> [Source text]:
————————

Robert Scoble said this at the BBC Year-end Technology Forecast about client computing:

On the train here I was with an executive from General Electric, and he said a year ago they were very anti-iPad. But in January at their global meeting they’re going to hand out iPads. It is crazy to think about a company that size moving that quickly… the enterprise world is going iPad very quickly.

I wonders if Microsoft can stop Apple ‘taking over the world’? Next year it’s going to be interesting – can Microsoft keep its global position in terms of operating system and stop Apple from taking over the world? And Amazon, because Amazon has the £200 tablet. For consumers it’s going to be a tough choice – do we buy a Windows 8 tablet, or an iPad, or an Amazon tablet?

————————

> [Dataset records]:

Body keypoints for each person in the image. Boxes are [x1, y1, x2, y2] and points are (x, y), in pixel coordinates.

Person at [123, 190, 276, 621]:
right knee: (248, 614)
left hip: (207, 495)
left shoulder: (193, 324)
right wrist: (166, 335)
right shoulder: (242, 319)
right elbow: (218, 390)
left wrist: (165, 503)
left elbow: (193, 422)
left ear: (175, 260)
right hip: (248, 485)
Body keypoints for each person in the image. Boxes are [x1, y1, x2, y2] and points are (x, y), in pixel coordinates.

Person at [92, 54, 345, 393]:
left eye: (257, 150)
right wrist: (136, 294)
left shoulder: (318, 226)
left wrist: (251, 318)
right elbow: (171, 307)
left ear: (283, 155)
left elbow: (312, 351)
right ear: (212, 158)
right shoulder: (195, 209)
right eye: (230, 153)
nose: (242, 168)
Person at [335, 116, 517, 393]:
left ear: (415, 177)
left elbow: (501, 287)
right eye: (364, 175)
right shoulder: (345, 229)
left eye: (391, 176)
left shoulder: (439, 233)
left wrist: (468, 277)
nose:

————————

> [Required actions]:
a - Answer these from the source text:
(i) At what event did Robert Scoble make these remarks?
(ii) Who was he with on the train?
(iii) What price is given for Amazon's tablet?
b - Write out the source text between "On the train" and "iPad very quickly.", inclusive, and substitute "bus" for "train".

> [Solved tasks]:
a -
(i) The BBC Year-end Technology Forecast
(ii) An executive from General Electric
(iii) £200

b -
On the bus here I was with an executive from General Electric, and he said a year ago they were very anti-iPad. But in January at their global meeting they’re going to hand out iPads. It is crazy to think about a company that size moving that quickly… the enterprise world is going iPad very quickly.